Nearly a month after Pakistan’s worst ever natural disaster flooded a fifth of the country and hit 20 million people, the spectres of social unrest and extremism are stalking the nation.
While the international community has now donated almost 500 million dollars, domestic anger is mounting at the civilian government, which has staggered from crisis to crisis in the 30 months since its election.
Concerns have been widely raised that in the long term, hardline Islamic charities, which are exploiting the aid vacuum to provide welfare, could mirror patterns in Lebanon with Hezbollah and in the Gaza Strip with Hamas.

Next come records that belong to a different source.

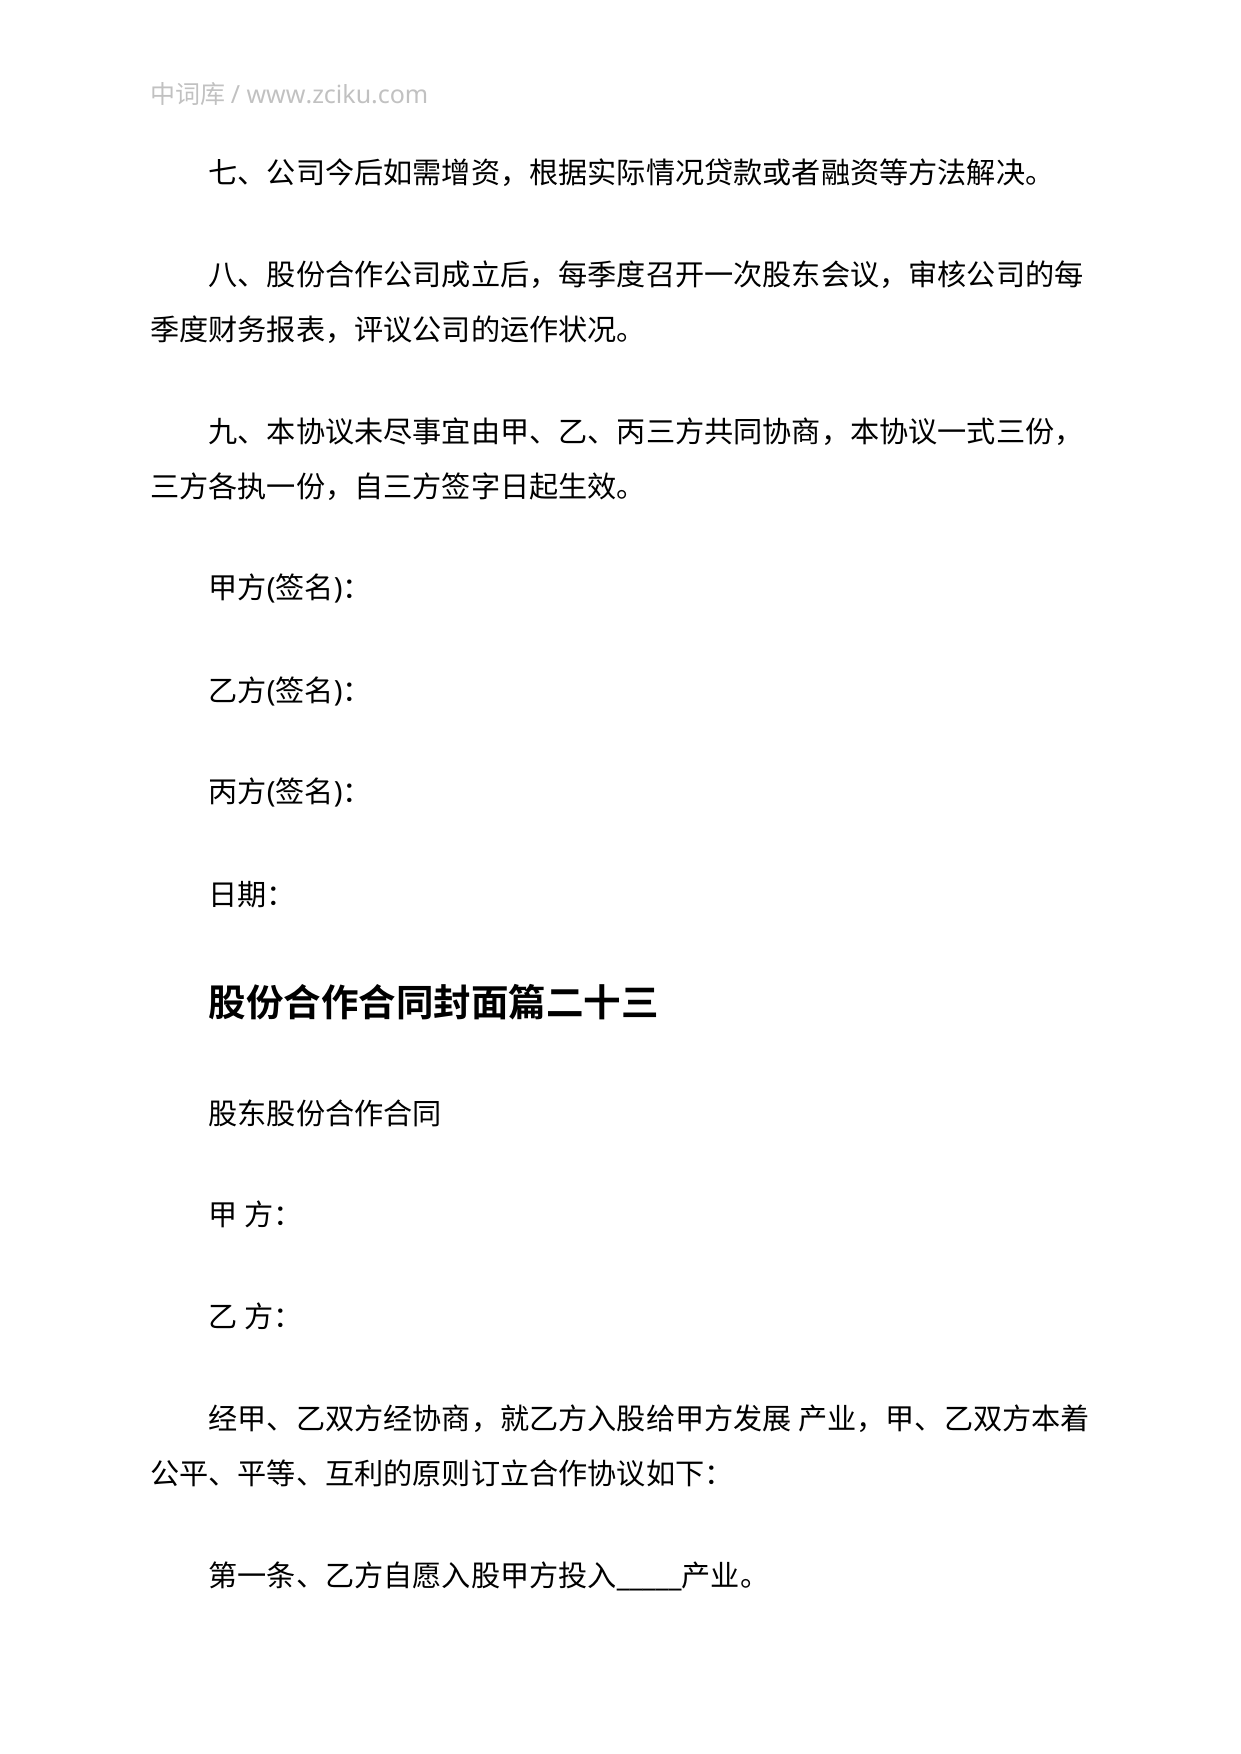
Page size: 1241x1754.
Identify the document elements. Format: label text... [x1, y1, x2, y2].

text 日期： [150, 871, 1090, 913]
text 八、股份合作公司成立后，每季度召开一次股东会议，审核公司的每季度财务报表，评议公司的运作状况。 [150, 252, 1090, 349]
text 经甲、乙双方经协商，就乙方入股给甲方发展 产业，甲、乙双方本着公平、平等、互利的原则订立合作协议如下： [150, 1396, 1090, 1493]
text 乙 方： [150, 1294, 1090, 1336]
text 七、公司今后如需增资，根据实际情况贷款或者融资等方法解决。 [150, 150, 1090, 192]
text 甲方(签名)： [150, 565, 1090, 607]
text 股份合作合同封面篇二十三 [150, 973, 1090, 1027]
text 股东股份合作合同 [150, 1090, 1090, 1132]
text 九、本协议未尽事宜由甲、乙、丙三方共同协商，本协议一式三份，三方各执一份，自三方签字日起生效。 [150, 408, 1090, 506]
text 丙方(签名)： [150, 769, 1090, 811]
text 第一条、乙方自愿入股甲方投入_____产业。 [150, 1552, 1090, 1594]
text 甲 方： [150, 1192, 1090, 1234]
text 乙方(签名)： [150, 667, 1090, 709]
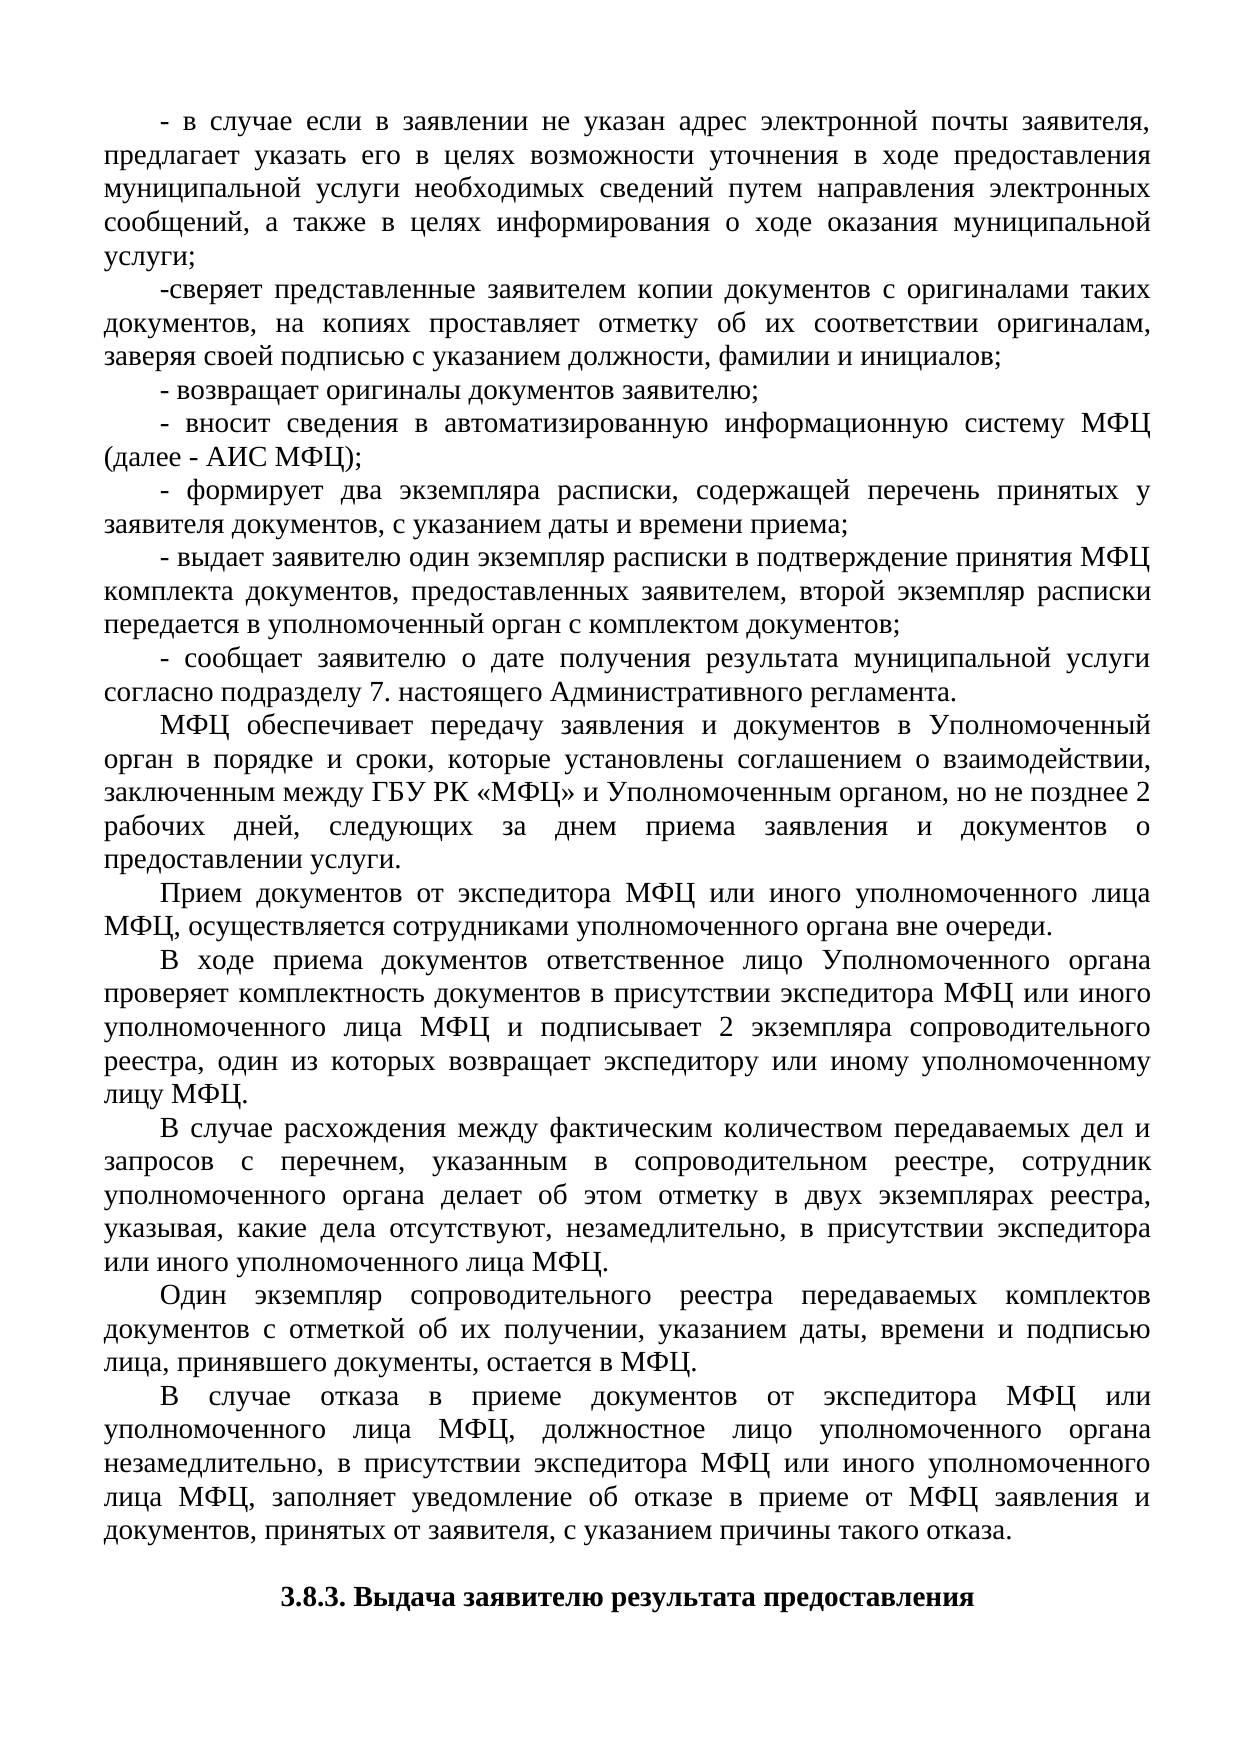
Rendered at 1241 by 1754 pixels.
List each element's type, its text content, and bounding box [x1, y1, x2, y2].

“People will say religious groups deliver, the state does not, so the power of the mosque and of the madrassa will get stronger,” said Bengali.
Zardari warned last week, after witnessing anger first hand from flood survivors in Punjab, that “negative forces” could exploit the tragedy.
“They would take babies who become orphans and then put them in their own camps, train them as the terrorists of tomorrow,” he said.
Flood survivors camping out in miserable conditions- up to six million of them still without shelter- have staged angry, if isolated, protests against the government, shutting main highways and forcing police to mobilise.
Devastation to farmland and transport links mean that food prices have rocketed, fanning frustration among the masses already struggling to make ends meet and discontent among millions who have lost everything.
In Muzaffargarh, one of the worst-affected districts of southern Punjab- a region notorious as a Taliban recruiting ground- officials openly admit it is beyond their capability to reach out to the 2.5 million local victims.
“People are blocking roads, looting food trucks and protesting for not getting relief,” said Jamshaid Dasti, a local MP from the Pakistan People’s Party (PPP) led by the hugely unpopular President Asif Ali Zardari.
“The situation could get out of control at some point.”
In the southern province of Sindh, where flooding has ravaged valuable rice and cotton crops and killed livestock,Qaiser Bengali, an advisor to the chief minister, acknowledged the dangers.
“There is a great social risk. Food prices are really high, lots of crops have been destroyed and lots of cattle died, so if we don’t pay attention to these issues, there will be huge demonstrations,” he said.
“Pakistan is so fragile that the government can be threatened as soon as there is social unrest. It’s less a matter of the government than a matter of stability of the state.”
Politicking in floods
“Alienation towards the government has increased and in the long run it can create internal instability. The opposition can cash in on that and in the long-term, Islamist militants can benefit,” said analyst Hasan Askari.
“If the opposition joins (in protests), the unrest can be powerful, nobody knows what can happen,” said Askari.
So far opposition leader Nawaz Sharif and his Pakistan Muslim League-N (PML-N) party have yet to agitate en masse against the government.
As the PML-N heads the government in Punjab, Pakistan’s breadbasket, its most heavily populated province and one of the worst hit areas, some observers believe the mainstream opposition could also come unstuck over the disaster.
However, according to a report on dawn.com, the commission proposed by Nawaz Sharif to mobilise resources for relief work and monitor expenditures could not be constituted as provinces refused to contribute 30 per cent of the budget for their Annual Development Programmes to it, Prime Minister Yousuf Raza Gilani disclosed on Saturday.
“Now I have decided to form a 10-member council to oversee the collection and judicious spending of the flood aid. I have asked the provinces to propose some names while I intend to make some proposals, too. It will be headed by a person from civil society,” PM Gilani told a group of journalists at his resident.
Donations and loans
The International Monetary Fund said it would meet Pakistani officials in Washington this week to discuss the impact of the floods, which have devastated the country’s southern agricultural breadbasket and its textiles industry.
Pakistan may reportedly ask the IMF to ease the terms of a $10billion loan, which since 2008 has helped to prop up the enfeebled economy.
“It is very likely that the need for donations will strongly increase because… the number of people in need of immediate humanitarian aid has risen from six to eight million,” Maurizio Giuliano, spokesman for the UN Office for the Coordination of Humanitarian Affairs in Islamabad, told AFP.
The UN has increased its initial estimate of the number of people without shelter from two million to six million, he added.
“We have more than doubled the rate at which we are delivering relief but, since August 11, the number of people who need emergency shelter has undoubtedly more than tripled. We are in a race against time.”
The UN World Food Programme said it urgently needed helicopters to get food to millions of flood victims who remain cut off by the high waters, although weather forecasters say the monsoon systems are easing off.
The WFP warned that the floods have killed or are threatening millions of livestock, and launched an urgent appeal for animal feed.